能否从关于刑讯逼供成本的原文中,将从“4.刑讯逼供其它成本。刑讯逼”开始、到“公信力和整个司法队伍的形象。”结束的部分一字不差地摘录出来?

+++ 原始文本

4.刑讯逼供其它成本。刑讯逼供除了上述的显性成本之外,还有一些隐性成本。首先是侦查人员的心理健康成本。侦查人员从眼见刑讯逼供的不安与自责到理直气壮地实施刑讯逼供,从一个痛苦但心理健康的人,变成一个麻木的心理疾病患者,侦查人员的心理健康问题长期以来未受到社会的关注[4]。由于侦查人员已经能够逐渐适应并认同刑讯逼供,因而自身很难感受到他们为此支付了心理上的代价,也很难自觉地去节约和降低这个成本。但是,侦查人员为刑讯逼供支付了心理代价的存在却是客观的。其次,刑讯逼供的社会成本巨大。刑讯逼供损害刑事诉讼的程序价值,破坏刑事法治,阻碍社会的文明和进步,影响司法的公信力和整个司法队伍的形象。
在收益目标相同时,哪一种方式侦查成本最低,它的效益就最高。通过刚才的分析可以看到,就单个侦查人员或就个案来说,采用刑讯逼供侦查方式的成本较低。侦查人员作为一个理性的“经济人”,总是追求自身利益的最大化,成本的最小化。因此,采取刑讯逼供侦查方式对于其个人来说,在目前的制度环境下是它的最优选择。而对于整个社会来说,刑讯逼供的成本却是非常巨大的。所以在构建法律制度时,必须全力遏制刑讯逼供现象的发生。

++++++
+++ 数据摘录

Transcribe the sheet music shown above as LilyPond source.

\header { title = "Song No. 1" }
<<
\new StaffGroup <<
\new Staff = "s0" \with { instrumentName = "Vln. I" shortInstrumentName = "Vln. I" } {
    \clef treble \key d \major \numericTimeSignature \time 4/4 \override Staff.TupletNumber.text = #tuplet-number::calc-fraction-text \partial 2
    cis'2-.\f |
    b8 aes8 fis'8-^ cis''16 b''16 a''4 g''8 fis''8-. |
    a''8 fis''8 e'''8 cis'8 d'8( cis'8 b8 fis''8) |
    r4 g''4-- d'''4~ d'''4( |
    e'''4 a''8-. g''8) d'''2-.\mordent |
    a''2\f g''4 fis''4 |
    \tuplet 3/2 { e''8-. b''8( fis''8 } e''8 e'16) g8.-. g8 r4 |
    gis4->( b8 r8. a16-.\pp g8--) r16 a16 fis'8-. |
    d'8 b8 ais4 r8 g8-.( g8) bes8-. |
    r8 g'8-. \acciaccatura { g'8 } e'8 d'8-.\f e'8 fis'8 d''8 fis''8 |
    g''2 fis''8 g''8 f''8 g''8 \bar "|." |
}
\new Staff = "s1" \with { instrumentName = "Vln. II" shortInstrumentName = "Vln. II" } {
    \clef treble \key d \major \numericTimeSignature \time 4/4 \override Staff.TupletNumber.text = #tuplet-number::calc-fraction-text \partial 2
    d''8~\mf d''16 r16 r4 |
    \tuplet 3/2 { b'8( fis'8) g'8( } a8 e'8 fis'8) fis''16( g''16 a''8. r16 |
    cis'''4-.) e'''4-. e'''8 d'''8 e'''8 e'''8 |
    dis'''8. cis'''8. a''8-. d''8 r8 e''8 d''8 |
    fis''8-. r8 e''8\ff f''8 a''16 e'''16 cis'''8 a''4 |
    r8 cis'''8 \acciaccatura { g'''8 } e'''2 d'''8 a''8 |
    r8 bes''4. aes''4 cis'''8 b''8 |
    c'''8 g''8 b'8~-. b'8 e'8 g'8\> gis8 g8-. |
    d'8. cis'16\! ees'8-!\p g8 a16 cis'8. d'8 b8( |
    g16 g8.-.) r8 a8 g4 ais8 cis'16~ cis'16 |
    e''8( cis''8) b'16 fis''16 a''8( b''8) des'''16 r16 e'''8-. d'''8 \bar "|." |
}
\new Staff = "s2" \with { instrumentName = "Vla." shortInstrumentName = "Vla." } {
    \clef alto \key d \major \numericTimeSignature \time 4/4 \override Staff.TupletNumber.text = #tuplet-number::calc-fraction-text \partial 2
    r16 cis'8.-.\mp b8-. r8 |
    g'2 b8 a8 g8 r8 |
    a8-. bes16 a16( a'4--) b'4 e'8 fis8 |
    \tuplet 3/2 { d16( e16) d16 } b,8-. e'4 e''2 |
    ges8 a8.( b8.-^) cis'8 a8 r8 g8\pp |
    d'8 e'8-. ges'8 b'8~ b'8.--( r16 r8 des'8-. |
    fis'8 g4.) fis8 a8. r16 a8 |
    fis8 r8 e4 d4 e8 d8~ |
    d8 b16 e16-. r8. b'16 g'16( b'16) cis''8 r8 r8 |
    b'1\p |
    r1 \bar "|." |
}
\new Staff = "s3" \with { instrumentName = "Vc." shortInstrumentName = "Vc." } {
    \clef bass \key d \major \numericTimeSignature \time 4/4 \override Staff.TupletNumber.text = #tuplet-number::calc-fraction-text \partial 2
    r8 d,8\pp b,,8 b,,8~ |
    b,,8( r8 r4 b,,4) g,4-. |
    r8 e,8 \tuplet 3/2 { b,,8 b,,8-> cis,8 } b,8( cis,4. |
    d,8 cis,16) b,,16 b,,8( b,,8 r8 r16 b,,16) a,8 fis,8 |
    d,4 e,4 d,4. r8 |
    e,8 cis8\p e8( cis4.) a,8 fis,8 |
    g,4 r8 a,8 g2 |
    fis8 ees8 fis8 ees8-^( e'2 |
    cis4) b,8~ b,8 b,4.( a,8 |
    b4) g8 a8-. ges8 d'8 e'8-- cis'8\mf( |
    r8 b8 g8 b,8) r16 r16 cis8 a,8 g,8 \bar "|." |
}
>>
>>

++++++

> [答案如下]
4.刑讯逼供其它成本。刑讯逼供除了上述的显性成本之外,还有一些隐性成本。首先是侦查人员的心理健康成本。侦查人员从眼见刑讯逼供的不安与自责到理直气壮地实施刑讯逼供,从一个痛苦但心理健康的人,变成一个麻木的心理疾病患者,侦查人员的心理健康问题长期以来未受到社会的关注[4]。由于侦查人员已经能够逐渐适应并认同刑讯逼供,因而自身很难感受到他们为此支付了心理上的代价,也很难自觉地去节约和降低这个成本。但是,侦查人员为刑讯逼供支付了心理代价的存在却是客观的。其次,刑讯逼供的社会成本巨大。刑讯逼供损害刑事诉讼的程序价值,破坏刑事法治,阻碍社会的文明和进步,影响司法的公信力和整个司法队伍的形象。